— PROBLEM TO WORK ON —
Quote verbatim the text read from every one of the entries below, keeping each line as it appears. Leave the pictures out of your answer.

— DATASET CONTENT —
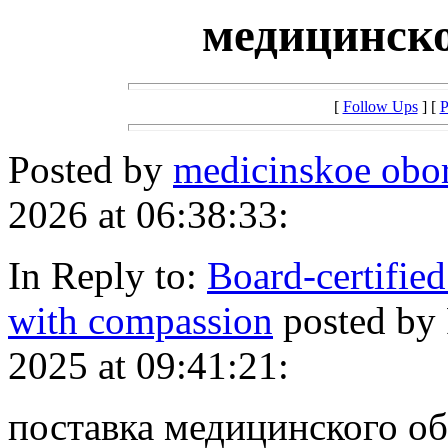
медицинско
[
Follow Ups
] [
P
Posted by
medicinskoe obo
2026 at 06:38:33:
In Reply to:
Board-certified
with compassion
posted by
2025 at 09:41:21:
поставка медицинского о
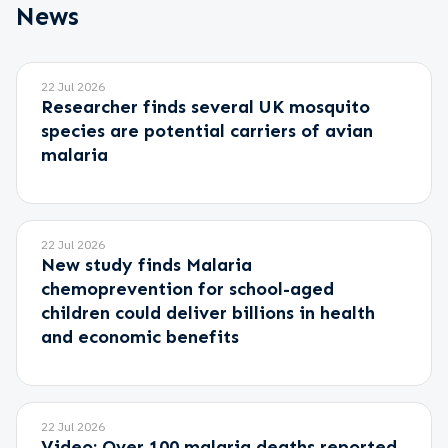
News
22 Jul 2026
Researcher finds several UK mosquito
species are potential carriers of avian
malaria
22 Jul 2026
New study finds Malaria
chemoprevention for school-aged
children could deliver billions in health
and economic benefits
22 Jul 2026
Video: Over 100 malaria deaths reported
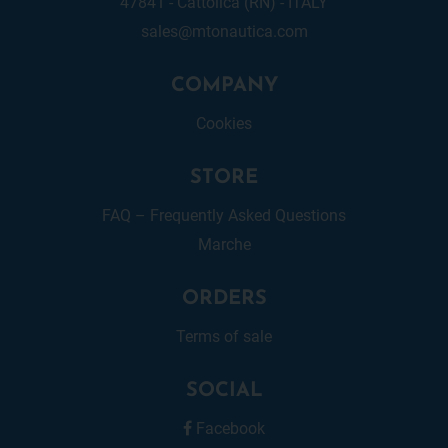
47841 - Cattolica (RN) - ITALY
sales@mtonautica.com
COMPANY
Cookies
STORE
FAQ – Frequently Asked Questions
Marche
ORDERS
Terms of sale
SOCIAL
Facebook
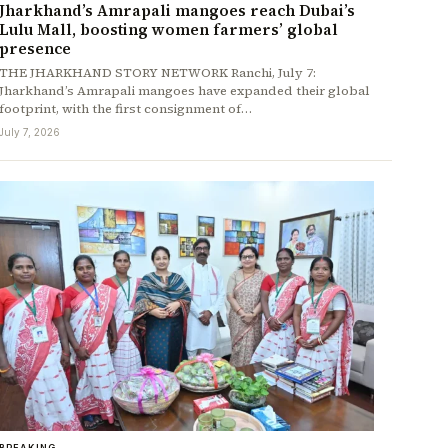
Jharkhand’s Amrapali mangoes reach Dubai’s
Lulu Mall, boosting women farmers’ global
presence
THE JHARKHAND STORY NETWORK Ranchi, July 7:
Jharkhand’s Amrapali mangoes have expanded their global
footprint, with the first consignment of…
July 7, 2026
BREAKING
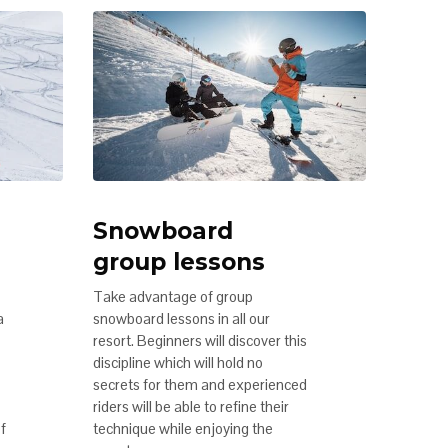
Snowboard
group lessons
Take advantage of group
a
snowboard lessons in all our
resort. Beginners will discover this
discipline which will hold no
secrets for them and experienced
riders will be able to refine their
of
technique while enjoying the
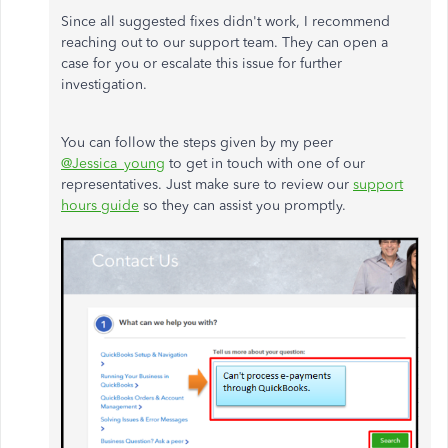
Since all suggested fixes didn't work, I recommend
reaching out to our support team. They can open a
case for you or escalate this issue for further
investigation.
You can follow the steps given by my peer
@Jessica_young
to get in touch with one of our
representatives. Just make sure to review our
support
hours guide
so they can assist you promptly.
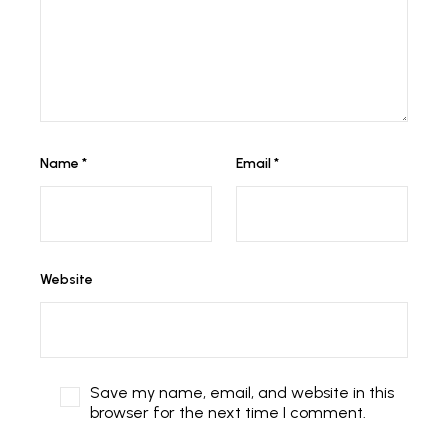
Name
*
Email
*
Website
Save my name, email, and website in this
browser for the next time I comment.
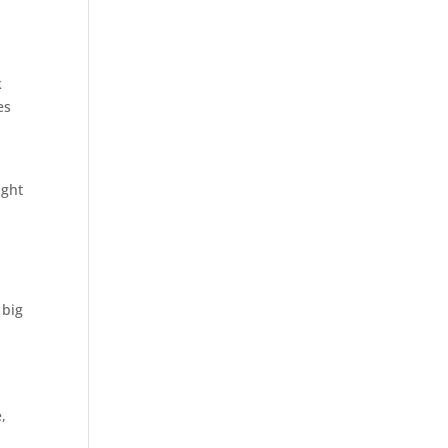
k
es
ight
 big
,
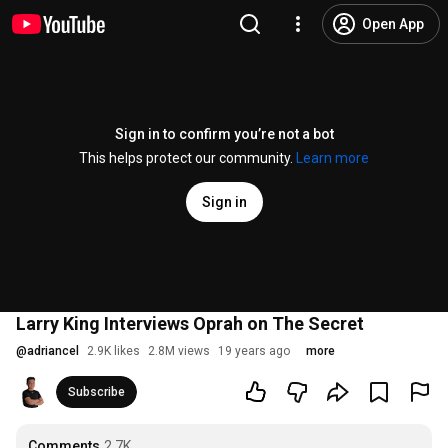
Open App
Sign in to confirm you’re not a bot
This helps protect our community.
Learn more
Sign in
Larry King Interviews Oprah on The Secret
@
adriancel
2.9K likes
2.8M views
19 years ago
more
Subscribe
Comments
2.7K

— ANSWER BELOW —
медицинско
[
Follow Ups
] [
P
Posted by
medicinskoe obo
2026 at 06:38:33:
In Reply to:
Board-certified
with compassion
posted by
2025 at 09:41:21:
поставка медицинского о
News
22 Jul 2026
Researcher finds several UK mosquito
species are potential carriers of avian
malaria
22 Jul 2026
New study finds Malaria
chemoprevention for school-aged
children could deliver billions in health
and economic benefits
22 Jul 2026
Video: Over 100 malaria deaths reported
47841 - Cattolica (RN) - ITALY
sales@mtonautica.com
COMPANY
Cookies
STORE
FAQ – Frequently Asked Questions
Marche
ORDERS
Terms of sale
SOCIAL
Facebook
Jharkhand’s Amrapali mangoes reach Dubai’s
Lulu Mall, boosting women farmers’ global
presence
THE JHARKHAND STORY NETWORK Ranchi, July 7:
Jharkhand’s Amrapali mangoes have expanded their global
footprint, with the first consignment of…
July 7, 2026
BREAKING
Snowboard
group lessons
Take advantage of group
a
snowboard lessons in all our
resort. Beginners will discover this
discipline which will hold no
secrets for them and experienced
riders will be able to refine their
of
technique while enjoying the
Since all suggested fixes didn't work, I recommend
reaching out to our support team. They can open a
case for you or escalate this issue for further
investigation.
You can follow the steps given by my peer
@Jessica_young
to get in touch with one of our
representatives. Just make sure to review our
support
hours guide
so they can assist you promptly.
Name
*
Email
*
Website
Save my name, email, and website in this
browser for the next time I comment.
k
es
ight
 big
,
Open App
Sign in to confirm you’re not a bot
This helps protect our community.
Learn more
Sign in
Larry King Interviews Oprah on The Secret
@
adriancel
2.9K likes
2.8M views
19 years ago
more
Subscribe
Comments
2.7K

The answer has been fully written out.